• **THE TASK**
Once the line containing "right elbow: (162, 229)" is found, copy it and each subsequent line exactly. Stop at the end of the records below.

• **DATA RECORDS**

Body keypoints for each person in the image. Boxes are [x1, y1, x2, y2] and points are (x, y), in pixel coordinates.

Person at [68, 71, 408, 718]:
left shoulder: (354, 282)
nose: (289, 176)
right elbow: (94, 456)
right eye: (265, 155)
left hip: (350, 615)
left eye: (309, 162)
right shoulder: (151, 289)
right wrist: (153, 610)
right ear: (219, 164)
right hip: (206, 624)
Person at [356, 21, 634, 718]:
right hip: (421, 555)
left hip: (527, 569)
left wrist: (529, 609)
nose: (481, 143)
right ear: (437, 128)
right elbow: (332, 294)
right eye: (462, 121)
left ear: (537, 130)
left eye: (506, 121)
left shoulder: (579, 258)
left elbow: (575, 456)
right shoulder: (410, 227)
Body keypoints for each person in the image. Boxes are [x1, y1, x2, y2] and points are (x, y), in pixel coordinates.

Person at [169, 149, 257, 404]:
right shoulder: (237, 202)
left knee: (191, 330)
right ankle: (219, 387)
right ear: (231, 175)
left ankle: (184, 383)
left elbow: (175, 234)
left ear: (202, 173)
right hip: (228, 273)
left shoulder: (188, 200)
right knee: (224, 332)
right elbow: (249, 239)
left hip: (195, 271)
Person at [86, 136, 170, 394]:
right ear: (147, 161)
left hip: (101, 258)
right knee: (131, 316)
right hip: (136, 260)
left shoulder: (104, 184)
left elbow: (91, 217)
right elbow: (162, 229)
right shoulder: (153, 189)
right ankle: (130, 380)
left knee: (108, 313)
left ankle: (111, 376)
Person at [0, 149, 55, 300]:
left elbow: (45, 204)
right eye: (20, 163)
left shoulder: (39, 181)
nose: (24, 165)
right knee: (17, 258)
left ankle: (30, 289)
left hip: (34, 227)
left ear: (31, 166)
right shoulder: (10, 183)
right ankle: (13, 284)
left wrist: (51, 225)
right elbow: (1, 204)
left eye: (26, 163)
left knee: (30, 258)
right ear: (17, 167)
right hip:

• **RESPONSE AREA**
right elbow: (162, 229)
right shoulder: (153, 189)
right ankle: (130, 380)
left knee: (108, 313)
left ankle: (111, 376)
Person at [0, 149, 55, 300]:
left elbow: (45, 204)
right eye: (20, 163)
left shoulder: (39, 181)
nose: (24, 165)
right knee: (17, 258)
left ankle: (30, 289)
left hip: (34, 227)
left ear: (31, 166)
right shoulder: (10, 183)
right ankle: (13, 284)
left wrist: (51, 225)
right elbow: (1, 204)
left eye: (26, 163)
left knee: (30, 258)
right ear: (17, 167)
right hip:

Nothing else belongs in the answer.